Eliezer_Yudkowsky comments on Reply to Holden on 'Tool AI' - Less Wrong

94 Post author: Eliezer_Yudkowsky 12 June 2012 06:00PM

You are viewing a comment permalink. View the original post to see all comments and the full post content.

Comments (348)

You are viewing a single comment's thread. Show more comments above.

Comment author: Eliezer_Yudkowsky 14 June 2012 02:23:17AM 7 points [-]

Suppose your utility function U is in ring 0 and the parts of you that extrapolate consequences are in ring 3. If I can modify only ring 3, I can write my own utility function Q, write ring-3 code that first extrapolates consequences fairly, pick the one that maximizes Q, and then provides a "prediction" to ring 0 asserting that the Q-maximizing action has consequence X that U likes, while all other actions have some U-disliked or neutral consequence.
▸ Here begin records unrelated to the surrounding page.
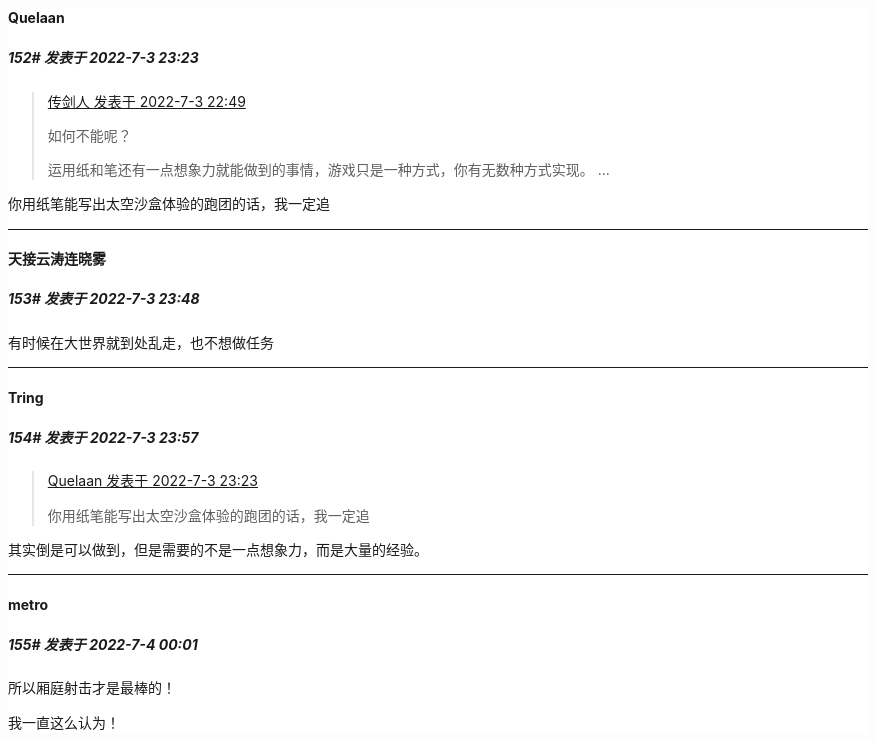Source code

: ####  Quelaan  
##### 152#       发表于 2022-7-3 23:23

<blockquote><a href="httphttps://bbs.saraba1st.com/2b/forum.php?mod=redirect&amp;goto=findpost&amp;pid=56512572&amp;ptid=2078028" target="_blank">传剑人 发表于 2022-7-3 22:49</a>

如何不能呢？

运用纸和笔还有一点想象力就能做到的事情，游戏只是一种方式，你有无数种方式实现。 ...</blockquote>
你用纸笔能写出太空沙盒体验的跑团的话，我一定追



*****

####  天接云涛连晓雾  
##### 153#       发表于 2022-7-3 23:48

有时候在大世界就到处乱走，也不想做任务



*****

####  Tring  
##### 154#       发表于 2022-7-3 23:57

<blockquote><a href="httphttps://bbs.saraba1st.com/2b/forum.php?mod=redirect&amp;goto=findpost&amp;pid=56512958&amp;ptid=2078028" target="_blank">Quelaan 发表于 2022-7-3 23:23</a>

你用纸笔能写出太空沙盒体验的跑团的话，我一定追</blockquote>
其实倒是可以做到，但是需要的不是一点想象力，而是大量的经验。

*****

####  metro  
##### 155#       发表于 2022-7-4 00:01

所以厢庭射击才是最棒的！

我一直这么认为！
Now the agent has been transformed from a U-maximizer to a Q-maximizer by altering only ring 3 code for "predicting consequences" and no code in ring 0 for "assessing utilities".

One would also like to know what happens if the current AI, instead of "self"-modifying, writes a nearly-identical AI running on new hardware obtained from the environment.

Comment author: Vaniver 15 June 2012 12:58:35AM *  0 points [-]

Suppose your utility function U is in ring 0 and the parts of you that extrapolate consequences are in ring 3.

Sure; that looks like the hallucination example I put forward, except in the prediction instead of the sensing area. My example was meant to highlight that it's hard to get a limitation with high specificity, and not touch the issue of how hard it is to get a limitation with high sensitivity. (I find that pushing people in two directions is more effective at communicating difficulty than pushing them in one direction.)

The only defense I've thought of against those sorts of hallucinations is a "is this real?" check that feeds into the utility function- if the prediction or sensation module fails some test cases, then utility gets cratered. It seems too weak to be useful: it only limits the prediction / sensation module when it comes to those test cases, and a particularly pernicious modification would know what the test cases are, leave them untouched, and make everything else report Q-optimal predictions. (This looks like it turns into a race / tradeoff game between testing to keep the prediction / sensation software honest and the costs of increased testing, both in reduced flexibility and spent time / resources. And the test cases might be vulnerable, and so on.)